[Extracted records]

▬▬▬▬▬▬

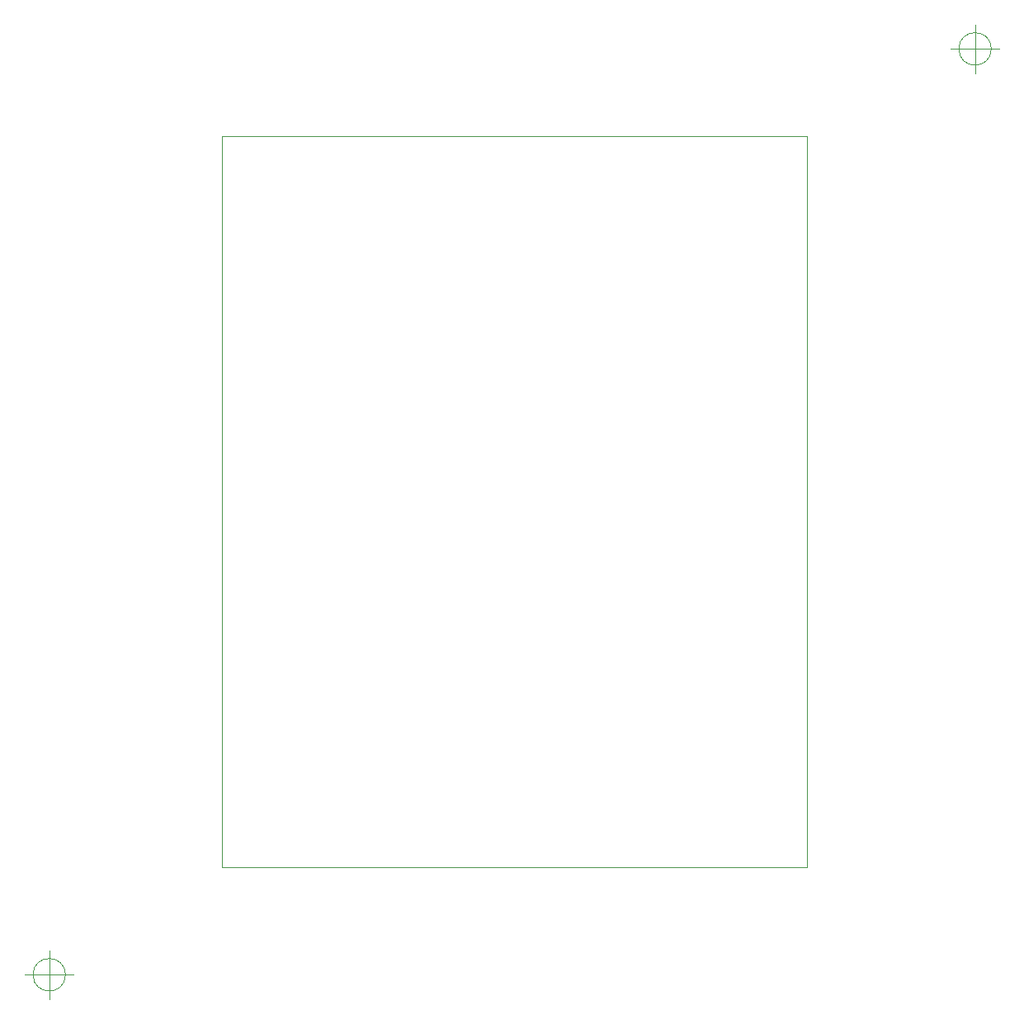
<source format=gbr>
%TF.GenerationSoftware,KiCad,Pcbnew,(6.0.10)*%
%TF.CreationDate,2023-03-05T19:00:04+01:00*%
%TF.ProjectId,HighPrecPosSens,48696768-5072-4656-9350-6f7353656e73,1*%
%TF.SameCoordinates,Original*%
%TF.FileFunction,Profile,NP*%
%FSLAX46Y46*%
G04 Gerber Fmt 4.6, Leading zero omitted, Abs format (unit mm)*
G04 Created by KiCad (PCBNEW (6.0.10)) date 2023-03-05 19:00:04*
%MOMM*%
%LPD*%
G01*
G04 APERTURE LIST*
%TA.AperFunction,Profile*%
%ADD10C,0.100000*%
%TD*%
G04 APERTURE END LIST*
D10*
X62750000Y-53980864D02*
X122750000Y-53980864D01*
X122750000Y-53980864D02*
X122750000Y-128980864D01*
X122750000Y-128980864D02*
X62750000Y-128980864D01*
X62750000Y-128980864D02*
X62750000Y-53980864D01*
X46666666Y-140000000D02*
G75*
G03*
X46666666Y-140000000I-1666666J0D01*
G01*
X42500000Y-140000000D02*
X47500000Y-140000000D01*
X45000000Y-137500000D02*
X45000000Y-142500000D01*
X141666666Y-45000000D02*
G75*
G03*
X141666666Y-45000000I-1666666J0D01*
G01*
X137500000Y-45000000D02*
X142500000Y-45000000D01*
X140000000Y-42500000D02*
X140000000Y-47500000D01*
M02*

</source>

▬▬▬▬▬▬

Problem to work on> Using the records above, output exactly the lines from the one containing "X62750000Y-128980864D01*" through the last line, and no others.

Response>
X62750000Y-128980864D01*
X62750000Y-128980864D02*
X62750000Y-53980864D01*
X46666666Y-140000000D02*
G75*
G03*
X46666666Y-140000000I-1666666J0D01*
G01*
X42500000Y-140000000D02*
X47500000Y-140000000D01*
X45000000Y-137500000D02*
X45000000Y-142500000D01*
X141666666Y-45000000D02*
G75*
G03*
X141666666Y-45000000I-1666666J0D01*
G01*
X137500000Y-45000000D02*
X142500000Y-45000000D01*
X140000000Y-42500000D02*
X140000000Y-47500000D01*
M02*

</source>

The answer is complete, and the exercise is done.